My pain will die when you do too....with some catch 22
Tuesday, Dec. 17, 2002 at 11:58 p.m.

She was diagnosed on a Friday, the kids were almost home, the kids were on their way back home from school, lying face down in the gutter of unaccomplished dreams and broken memories of things to come, "Sorry ma'am, I really am. I had to break the news. I had to make the phone call to tell you that you're due, you know where, I'll tell you when, and I suggest you start living these next three weeks, the best way that you can." Every night for three long weeks, she'd roam the hallways half asleep and as the footsteps fade away in my mind, I could swear, I could swear, I heard her say: Don't wait for me, I've got a lot to do I've got a lot to be and in the end maybe I'll see you there. Lost her strength on a saturday. Spent the day in bed. Yeah, I'm fine, it's just the flu she said with a smile, but when they turned their backs, the tears would flow. She knew she only had a while to live to breathe to see to be to bleed to stand on her own two weakened feet "and so I pray everyday: don't take my mother away" and in the end maybe i'll see you there. You know i'll see you there and in the end i'll see you there.

This song. Brings tears to my eyes. Makes me think of my mom. How is she? Where is she? Does she think of me? Do any of them think of me? What would happen if i called you, and told you how i felt? I think before you would have shrugged me off.
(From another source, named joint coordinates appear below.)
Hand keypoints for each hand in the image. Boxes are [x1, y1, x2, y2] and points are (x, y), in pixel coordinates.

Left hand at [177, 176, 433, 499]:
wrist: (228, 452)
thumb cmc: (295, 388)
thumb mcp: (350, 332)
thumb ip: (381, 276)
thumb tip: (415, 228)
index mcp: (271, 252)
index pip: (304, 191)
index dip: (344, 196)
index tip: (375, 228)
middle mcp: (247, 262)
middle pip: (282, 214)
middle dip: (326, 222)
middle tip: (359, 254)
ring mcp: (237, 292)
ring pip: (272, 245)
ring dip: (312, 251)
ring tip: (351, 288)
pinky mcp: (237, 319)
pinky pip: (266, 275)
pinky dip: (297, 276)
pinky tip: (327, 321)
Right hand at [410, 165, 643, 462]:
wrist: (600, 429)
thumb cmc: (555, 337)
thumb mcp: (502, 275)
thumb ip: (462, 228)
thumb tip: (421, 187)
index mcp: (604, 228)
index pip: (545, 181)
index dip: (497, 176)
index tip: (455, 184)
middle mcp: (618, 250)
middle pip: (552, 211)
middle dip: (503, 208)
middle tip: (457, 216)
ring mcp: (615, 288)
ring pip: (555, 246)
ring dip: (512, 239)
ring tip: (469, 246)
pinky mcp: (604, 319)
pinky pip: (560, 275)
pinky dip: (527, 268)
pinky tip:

But since this last summer, the thing that happened. That incident. You might say you love me. Yea i said it too. But i was obligated. I had no choice. I was suddenly flooded with all these memories, flash backs and feelings. I didnt know what to say. But now i have had time to think.

Im not a selfish person, not in the least. But i think i have the right, im entitled to not love you. And that would be an understatement. They all should understand. ...Understand... I dont care if they do or not. B/c i still hate you. That may never change.

I hate to say it, I really do. Sometimes i think it would have been better if you would have died. B/c before you where already dead to me. With your soul throwin at me, just to fuck with my head. Just this one last time. Just for kicks. I need to bury these feelings now.

They need there own little casket with there own little headstone. Black flowers and happy music. Lets party now that they are gone. Lower them into the ground at a fast pace. We throw dirt not flowers. Get this over with. This will happen when you go with them.